A história da serpente marinha dos mapas náuticos

serpente marinha
Uma versão da carta dos monstros marinhos de Sebastian Münster (1544 em diante) composta de cópias das vinhetas encontradas na Carta Marina de Olaus Magnus, de cinco anos antes. No alto, à direita, a serpente marinha enrolada ao redor do barco. Fonte: State Library of New South Wales.

Edmilson Volpi*

A terrível Grande Serpente da Noruega, ou Sea Orm, é o mais famoso de muitos monstros marinhos influentes retratados e descritos pelo eclesiástico, cartógrafo e historiador do século 16, Olaus Magnus. Joseph Nigg, da Revista Public Domain, explora o legado icônico e literário da controversa serpente marinha, desde seu início, na imaginação medieval, até a criptozoologia moderna.

Em seu abrangente estudo, The Great Sea-Serpent: An Historical and Critical Treatise (1892), o zoólogo holandês Antoon Cornelius Oudemans lista mais de 300 referências ao notório monstro marinho em sua cronológica “Literatura sobre o assunto”. Os primeiros dez deles, 1555-1665, citam a serpente marinha de Olaus Magnus: edições da Historia de gentibus septentrionalibus (História dos Povos do Norte), de Olaus, e histórias naturais, de Conrad Gesner, Ulisse Aldrovandi, Edward Topsell e John Jonston. A lista estabelece o monstro serpentino de Olaus como a principal fonte ancestral da tradição das serpentes marinhas, desde o século XVI até os avistamentos generalizados de tais criaturas na época de Oudemans. É a base para ilustração e discussão da criatura nos estudos marinhos e na fantasia popular até o presente, 500 anos depois de Oalus a ter criado.

__INSTRUÇÕES DAS TAREFAS__
- 1) Reproduza, no texto sobre a serpente marinha, o trecho que vai de "Edmilson Volpi*" até "a criptozoologia moderna.".
- 2) De acordo com o texto sobre a serpente marinha, quantas referências ao monstro marinho Oudemans relaciona em sua “Literatura sobre o assunto”?
- 3) Prossiga com o texto sobre a serpente marinha dos mapas náuticos, redigindo a parte seguinte a partir do ponto em que ele termina.

[Dados de coordenadas de pontos-chave]

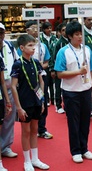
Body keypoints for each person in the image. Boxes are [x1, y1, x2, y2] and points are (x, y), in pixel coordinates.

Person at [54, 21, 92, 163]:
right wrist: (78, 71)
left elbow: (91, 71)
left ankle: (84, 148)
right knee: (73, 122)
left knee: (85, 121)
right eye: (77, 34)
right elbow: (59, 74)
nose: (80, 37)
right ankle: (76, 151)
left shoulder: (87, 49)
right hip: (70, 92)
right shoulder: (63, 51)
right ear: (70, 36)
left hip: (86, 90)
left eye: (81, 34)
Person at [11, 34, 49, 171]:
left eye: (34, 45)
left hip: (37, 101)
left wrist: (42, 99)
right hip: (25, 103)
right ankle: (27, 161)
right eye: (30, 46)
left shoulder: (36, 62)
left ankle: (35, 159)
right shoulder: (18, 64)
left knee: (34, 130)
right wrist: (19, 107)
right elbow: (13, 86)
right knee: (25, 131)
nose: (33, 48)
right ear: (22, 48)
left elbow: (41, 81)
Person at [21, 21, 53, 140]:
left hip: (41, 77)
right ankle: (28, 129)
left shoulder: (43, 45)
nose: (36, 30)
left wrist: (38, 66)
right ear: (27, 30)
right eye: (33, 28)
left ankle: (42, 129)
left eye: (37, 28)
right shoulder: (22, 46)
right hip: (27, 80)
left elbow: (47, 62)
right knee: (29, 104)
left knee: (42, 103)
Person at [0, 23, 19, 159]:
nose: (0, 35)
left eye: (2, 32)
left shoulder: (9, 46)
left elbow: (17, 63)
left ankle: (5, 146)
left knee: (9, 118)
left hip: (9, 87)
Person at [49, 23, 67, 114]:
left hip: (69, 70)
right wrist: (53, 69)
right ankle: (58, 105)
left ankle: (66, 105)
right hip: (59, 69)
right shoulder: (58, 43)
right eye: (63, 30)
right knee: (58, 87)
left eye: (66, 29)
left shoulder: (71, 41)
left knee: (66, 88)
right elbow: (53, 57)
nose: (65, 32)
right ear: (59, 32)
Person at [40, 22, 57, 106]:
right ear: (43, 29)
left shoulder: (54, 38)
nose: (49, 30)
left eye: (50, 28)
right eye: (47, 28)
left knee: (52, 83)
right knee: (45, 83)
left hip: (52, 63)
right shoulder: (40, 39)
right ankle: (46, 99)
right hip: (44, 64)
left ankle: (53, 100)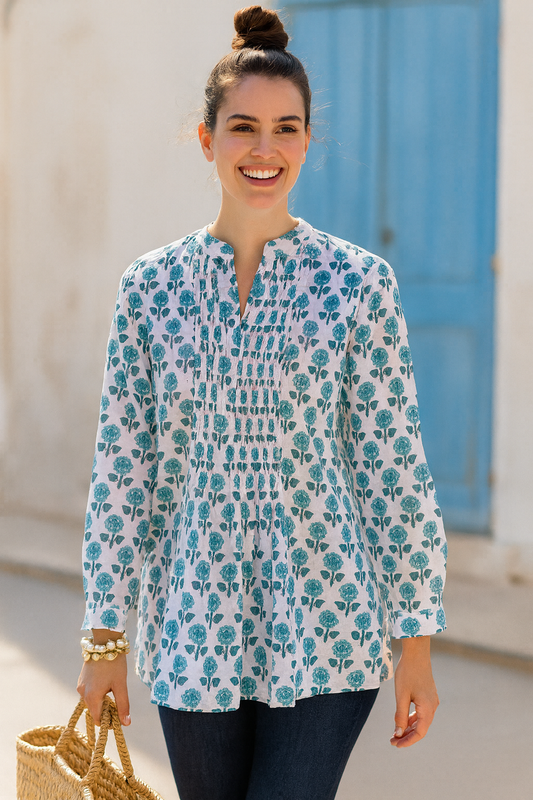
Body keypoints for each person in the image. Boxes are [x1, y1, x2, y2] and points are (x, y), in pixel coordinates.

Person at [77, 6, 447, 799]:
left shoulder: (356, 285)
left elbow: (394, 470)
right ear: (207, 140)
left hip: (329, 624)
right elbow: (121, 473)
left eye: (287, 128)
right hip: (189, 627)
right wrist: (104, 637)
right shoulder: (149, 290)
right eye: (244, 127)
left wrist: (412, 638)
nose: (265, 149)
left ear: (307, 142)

__RESPOSTAS DADAS__
- 1)
Edmilson Volpi*

A terrível Grande Serpente da Noruega, ou Sea Orm, é o mais famoso de muitos monstros marinhos influentes retratados e descritos pelo eclesiástico, cartógrafo e historiador do século 16, Olaus Magnus. Joseph Nigg, da Revista Public Domain, explora o legado icônico e literário da controversa serpente marinha, desde seu início, na imaginação medieval, até a criptozoologia moderna.

- 2) Mais de 300 referências.

- 3)
Embora Oudemans cite histórias naturais em que aparecem cópias ou variações da famosa xilogravura da serpente marinha de Olaus, de Gesner, sua lista não se refere à fonte icônica do monstro: a Carta Marina de 1539. Oudemans não tinha visto o mapa. Depois que saiu de circulação, na década de 1580, ele ficou perdido por três séculos, até que uma cópia foi descoberta na biblioteca estadual de Munique, em 1886, pouco antes da publicação de The Great Sea-Serpent. Uma segunda cópia apareceu em 1962 e, agora, está na Biblioteca da Universidade de Uppsala. O mapa de parede, medindo cerca de 1,5 m de largura por 1,2 m de altura, era o maior, mais preciso e mais detalhado mapa da Escandinávia – ou de qualquer região europeia – naquela época.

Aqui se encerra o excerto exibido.